# [What the exercise asks]
In your copy, include every line of the listing below exactly but none of the pictures.

# [Data block]
● ● ●

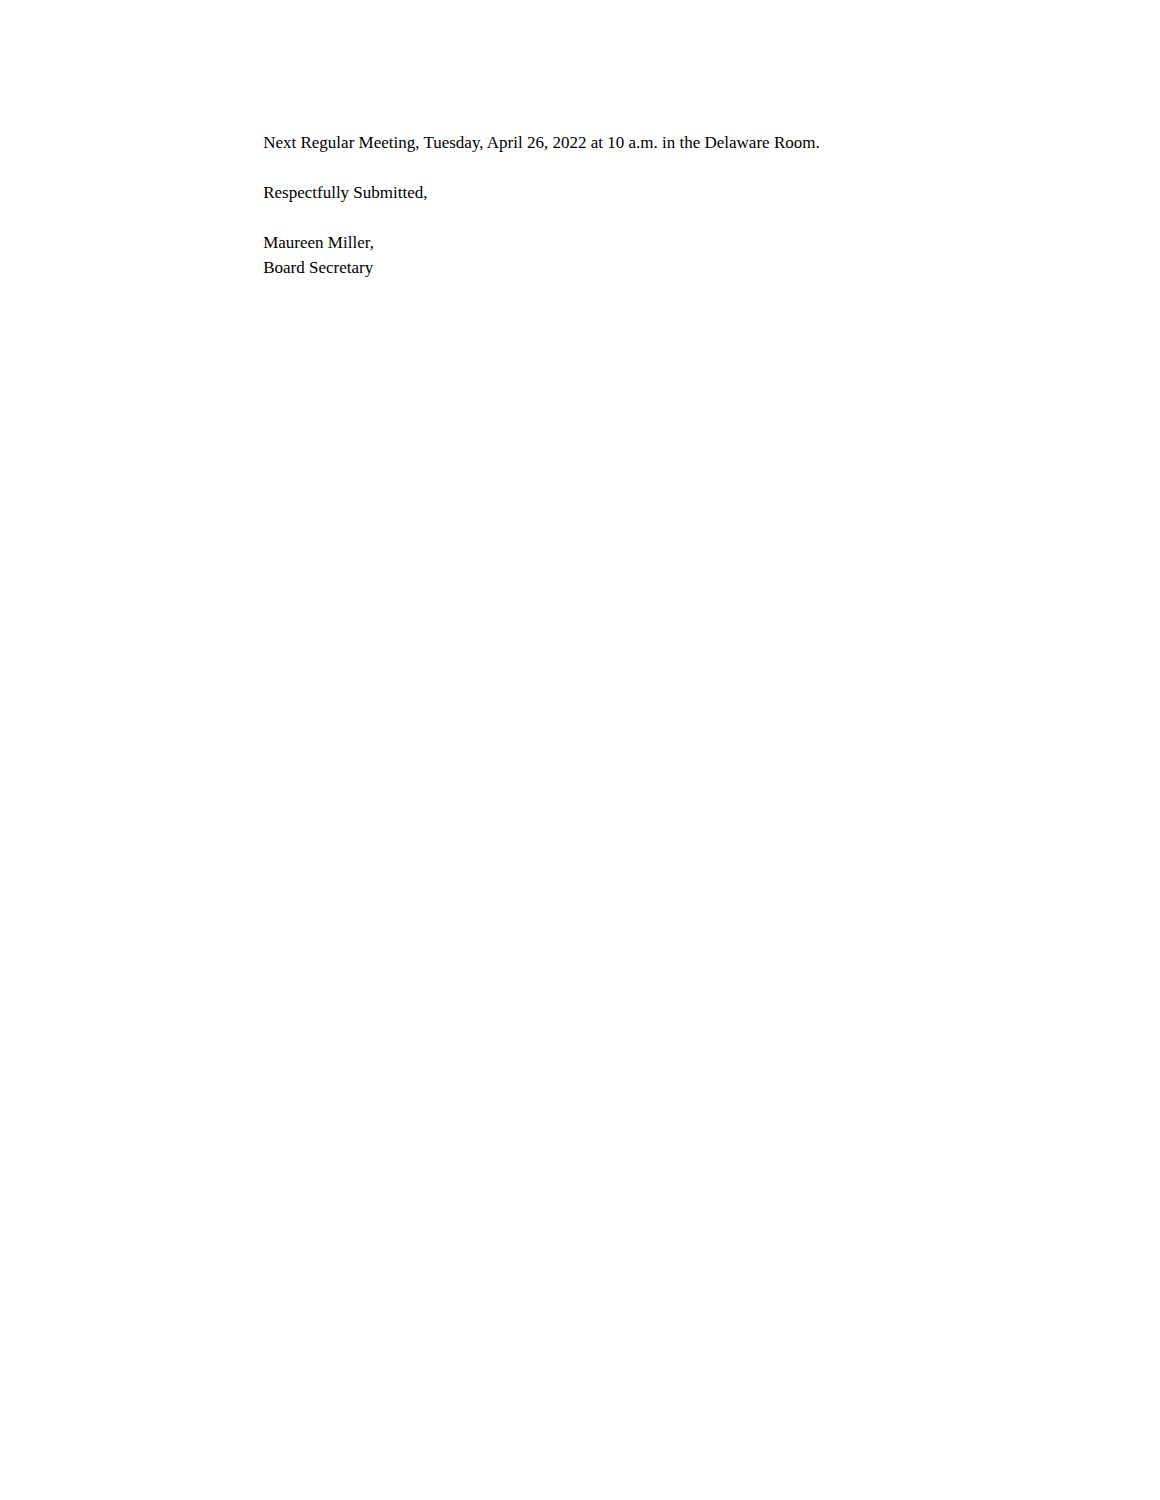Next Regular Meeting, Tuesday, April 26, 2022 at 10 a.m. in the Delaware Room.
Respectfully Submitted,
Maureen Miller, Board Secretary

● ● ●

# [Task solution]
Next Regular Meeting, Tuesday, April 26, 2022 at 10 a.m. in the Delaware Room.
Respectfully Submitted,
Maureen Miller, Board Secretary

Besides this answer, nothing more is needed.